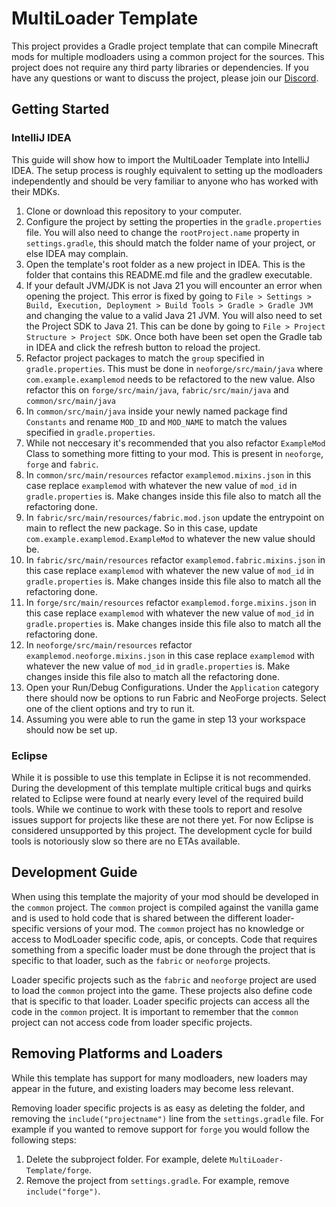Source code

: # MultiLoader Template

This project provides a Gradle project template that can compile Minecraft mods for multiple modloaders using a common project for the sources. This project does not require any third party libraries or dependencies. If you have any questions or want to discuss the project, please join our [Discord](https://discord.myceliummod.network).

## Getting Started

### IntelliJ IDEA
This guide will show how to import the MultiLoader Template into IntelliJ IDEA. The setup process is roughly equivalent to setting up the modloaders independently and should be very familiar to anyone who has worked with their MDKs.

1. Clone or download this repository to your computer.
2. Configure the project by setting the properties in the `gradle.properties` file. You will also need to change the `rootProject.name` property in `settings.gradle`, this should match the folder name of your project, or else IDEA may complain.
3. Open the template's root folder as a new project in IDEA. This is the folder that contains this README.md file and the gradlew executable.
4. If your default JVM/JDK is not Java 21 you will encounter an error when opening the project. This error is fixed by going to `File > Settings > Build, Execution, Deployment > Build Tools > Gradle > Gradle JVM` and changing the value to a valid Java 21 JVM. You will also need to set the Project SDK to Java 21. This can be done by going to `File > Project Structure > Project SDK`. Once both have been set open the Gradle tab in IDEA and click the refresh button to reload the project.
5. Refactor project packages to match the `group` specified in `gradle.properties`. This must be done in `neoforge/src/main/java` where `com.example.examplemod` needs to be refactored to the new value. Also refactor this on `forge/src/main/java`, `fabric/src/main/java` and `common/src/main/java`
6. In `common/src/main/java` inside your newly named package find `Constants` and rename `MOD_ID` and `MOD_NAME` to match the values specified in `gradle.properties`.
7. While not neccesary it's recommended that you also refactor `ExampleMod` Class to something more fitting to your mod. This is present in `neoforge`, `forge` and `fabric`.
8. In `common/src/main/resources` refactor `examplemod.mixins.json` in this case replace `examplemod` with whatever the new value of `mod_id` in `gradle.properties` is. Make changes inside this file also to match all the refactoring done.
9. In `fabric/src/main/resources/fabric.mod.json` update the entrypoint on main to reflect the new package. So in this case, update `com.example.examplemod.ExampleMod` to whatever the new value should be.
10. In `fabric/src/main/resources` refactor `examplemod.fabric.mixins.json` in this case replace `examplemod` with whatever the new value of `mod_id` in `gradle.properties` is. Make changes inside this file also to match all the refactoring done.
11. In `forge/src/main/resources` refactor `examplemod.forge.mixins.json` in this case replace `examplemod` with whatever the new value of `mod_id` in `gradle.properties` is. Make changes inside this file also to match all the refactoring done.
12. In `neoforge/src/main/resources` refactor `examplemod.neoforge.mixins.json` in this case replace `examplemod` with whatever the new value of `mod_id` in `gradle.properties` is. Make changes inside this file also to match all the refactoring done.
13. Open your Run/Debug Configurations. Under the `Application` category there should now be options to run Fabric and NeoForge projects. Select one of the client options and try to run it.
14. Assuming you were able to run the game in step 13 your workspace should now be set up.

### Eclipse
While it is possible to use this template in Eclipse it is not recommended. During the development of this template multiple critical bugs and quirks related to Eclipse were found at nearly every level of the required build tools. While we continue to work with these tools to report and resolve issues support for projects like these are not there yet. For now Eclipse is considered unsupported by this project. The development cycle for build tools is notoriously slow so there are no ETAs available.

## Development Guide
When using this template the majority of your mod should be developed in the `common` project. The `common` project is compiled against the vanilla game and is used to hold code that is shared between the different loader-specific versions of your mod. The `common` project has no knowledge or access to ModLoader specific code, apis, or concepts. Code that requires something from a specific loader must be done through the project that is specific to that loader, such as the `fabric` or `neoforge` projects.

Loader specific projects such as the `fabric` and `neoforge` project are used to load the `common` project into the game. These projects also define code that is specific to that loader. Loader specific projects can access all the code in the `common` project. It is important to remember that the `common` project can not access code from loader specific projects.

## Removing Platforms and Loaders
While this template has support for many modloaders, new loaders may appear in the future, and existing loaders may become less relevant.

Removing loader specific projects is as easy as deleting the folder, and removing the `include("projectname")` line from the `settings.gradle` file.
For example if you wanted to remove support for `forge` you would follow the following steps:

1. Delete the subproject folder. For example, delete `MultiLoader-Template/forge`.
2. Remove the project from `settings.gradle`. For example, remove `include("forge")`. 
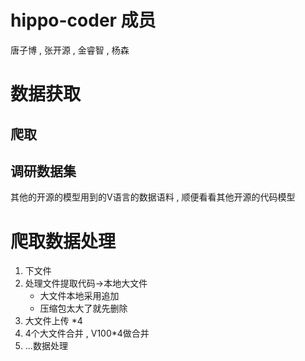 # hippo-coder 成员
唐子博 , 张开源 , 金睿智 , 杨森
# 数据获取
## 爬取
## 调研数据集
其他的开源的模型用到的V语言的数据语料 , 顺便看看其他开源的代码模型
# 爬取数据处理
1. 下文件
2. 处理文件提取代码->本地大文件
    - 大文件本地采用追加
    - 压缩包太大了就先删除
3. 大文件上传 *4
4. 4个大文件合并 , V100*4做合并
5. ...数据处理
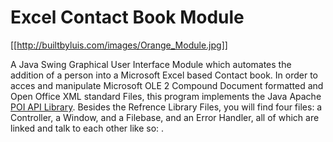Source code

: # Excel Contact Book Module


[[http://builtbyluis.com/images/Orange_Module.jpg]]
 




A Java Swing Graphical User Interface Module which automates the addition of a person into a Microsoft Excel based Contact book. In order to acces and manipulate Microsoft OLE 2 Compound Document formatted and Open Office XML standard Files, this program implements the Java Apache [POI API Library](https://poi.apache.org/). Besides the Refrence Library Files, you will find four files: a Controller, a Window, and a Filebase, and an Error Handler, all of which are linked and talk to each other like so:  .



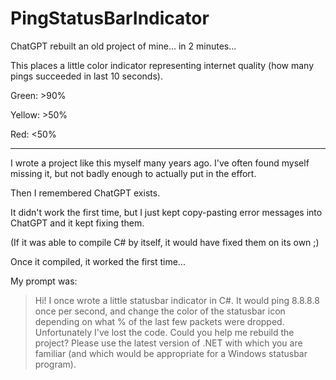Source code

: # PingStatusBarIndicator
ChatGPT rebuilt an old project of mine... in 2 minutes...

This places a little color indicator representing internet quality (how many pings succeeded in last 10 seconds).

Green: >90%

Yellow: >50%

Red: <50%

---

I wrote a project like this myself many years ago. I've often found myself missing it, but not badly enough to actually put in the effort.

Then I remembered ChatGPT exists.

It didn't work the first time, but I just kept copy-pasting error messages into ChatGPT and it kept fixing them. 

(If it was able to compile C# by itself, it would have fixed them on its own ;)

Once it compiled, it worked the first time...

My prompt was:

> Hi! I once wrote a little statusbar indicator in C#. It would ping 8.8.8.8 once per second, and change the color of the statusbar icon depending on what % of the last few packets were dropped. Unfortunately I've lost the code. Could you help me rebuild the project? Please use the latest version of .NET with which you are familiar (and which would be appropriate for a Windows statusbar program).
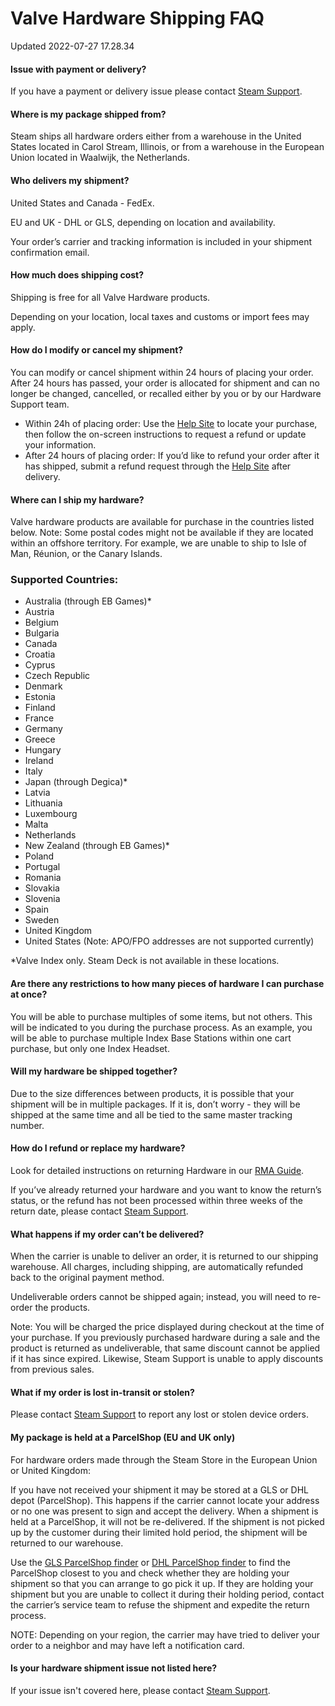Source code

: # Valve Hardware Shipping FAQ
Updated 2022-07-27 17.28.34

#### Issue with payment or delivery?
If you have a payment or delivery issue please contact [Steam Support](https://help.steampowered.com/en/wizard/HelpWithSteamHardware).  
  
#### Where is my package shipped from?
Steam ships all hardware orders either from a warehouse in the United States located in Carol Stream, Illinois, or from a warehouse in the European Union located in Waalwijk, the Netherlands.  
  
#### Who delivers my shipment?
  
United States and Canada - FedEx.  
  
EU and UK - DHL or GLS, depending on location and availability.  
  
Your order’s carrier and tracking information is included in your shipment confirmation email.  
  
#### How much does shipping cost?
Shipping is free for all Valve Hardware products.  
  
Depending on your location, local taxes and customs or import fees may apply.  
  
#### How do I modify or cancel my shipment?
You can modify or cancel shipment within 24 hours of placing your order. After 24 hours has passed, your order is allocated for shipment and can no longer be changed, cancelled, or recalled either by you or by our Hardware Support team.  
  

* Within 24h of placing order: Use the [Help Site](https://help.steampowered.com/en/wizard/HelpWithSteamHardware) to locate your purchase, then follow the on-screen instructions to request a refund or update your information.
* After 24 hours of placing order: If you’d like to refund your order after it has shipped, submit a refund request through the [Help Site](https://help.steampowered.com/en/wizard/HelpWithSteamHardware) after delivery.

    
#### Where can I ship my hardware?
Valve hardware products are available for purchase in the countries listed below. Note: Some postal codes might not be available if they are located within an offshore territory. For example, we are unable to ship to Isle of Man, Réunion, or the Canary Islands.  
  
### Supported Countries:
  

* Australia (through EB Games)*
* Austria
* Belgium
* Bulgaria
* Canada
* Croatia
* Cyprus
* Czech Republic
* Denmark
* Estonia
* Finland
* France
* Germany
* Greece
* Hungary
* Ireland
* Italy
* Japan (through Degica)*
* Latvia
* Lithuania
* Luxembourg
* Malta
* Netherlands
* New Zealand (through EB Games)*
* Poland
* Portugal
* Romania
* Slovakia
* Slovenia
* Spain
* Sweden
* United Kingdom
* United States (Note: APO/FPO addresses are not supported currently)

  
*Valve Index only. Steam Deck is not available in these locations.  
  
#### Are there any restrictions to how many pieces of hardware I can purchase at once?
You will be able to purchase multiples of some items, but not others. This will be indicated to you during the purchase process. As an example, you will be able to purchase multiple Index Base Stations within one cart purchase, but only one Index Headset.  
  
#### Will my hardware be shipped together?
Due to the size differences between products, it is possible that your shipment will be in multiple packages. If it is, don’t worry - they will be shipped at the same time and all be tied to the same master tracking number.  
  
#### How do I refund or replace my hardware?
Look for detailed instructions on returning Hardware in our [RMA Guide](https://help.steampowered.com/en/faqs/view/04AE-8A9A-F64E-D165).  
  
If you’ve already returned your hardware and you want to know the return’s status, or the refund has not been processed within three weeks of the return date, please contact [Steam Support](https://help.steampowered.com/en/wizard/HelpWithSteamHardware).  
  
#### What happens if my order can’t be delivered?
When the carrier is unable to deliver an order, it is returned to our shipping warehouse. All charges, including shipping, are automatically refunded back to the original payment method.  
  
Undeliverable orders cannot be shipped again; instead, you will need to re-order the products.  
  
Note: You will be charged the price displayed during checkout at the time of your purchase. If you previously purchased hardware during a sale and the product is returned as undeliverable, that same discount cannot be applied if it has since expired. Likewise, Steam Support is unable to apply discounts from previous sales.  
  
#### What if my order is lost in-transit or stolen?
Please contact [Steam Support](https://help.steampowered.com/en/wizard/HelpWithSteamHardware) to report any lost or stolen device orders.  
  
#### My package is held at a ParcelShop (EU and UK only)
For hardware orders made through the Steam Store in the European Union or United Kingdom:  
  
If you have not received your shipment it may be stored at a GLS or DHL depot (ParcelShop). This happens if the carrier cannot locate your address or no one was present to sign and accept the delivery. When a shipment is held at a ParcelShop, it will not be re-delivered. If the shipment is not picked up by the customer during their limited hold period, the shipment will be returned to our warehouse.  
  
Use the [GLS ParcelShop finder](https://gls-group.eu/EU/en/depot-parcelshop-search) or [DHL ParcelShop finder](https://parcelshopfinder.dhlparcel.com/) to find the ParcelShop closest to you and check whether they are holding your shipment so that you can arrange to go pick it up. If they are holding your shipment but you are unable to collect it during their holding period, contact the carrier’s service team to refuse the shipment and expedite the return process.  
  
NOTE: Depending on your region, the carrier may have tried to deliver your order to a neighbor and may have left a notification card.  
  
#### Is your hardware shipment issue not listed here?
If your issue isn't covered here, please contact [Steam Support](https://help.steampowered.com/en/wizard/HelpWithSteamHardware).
+-------+
> _Problem to solve_:
Check each line of the material for "shipped". Copy the ones that have it.

> _Written reply_:
#### Where is my package shipped from?
* After 24 hours of placing order: If you’d like to refund your order after it has shipped, submit a refund request through the [Help Site](https://help.steampowered.com/en/wizard/HelpWithSteamHardware) after delivery.
#### Will my hardware be shipped together?
Due to the size differences between products, it is possible that your shipment will be in multiple packages. If it is, don’t worry - they will be shipped at the same time and all be tied to the same master tracking number.  
Undeliverable orders cannot be shipped again; instead, you will need to re-order the products.  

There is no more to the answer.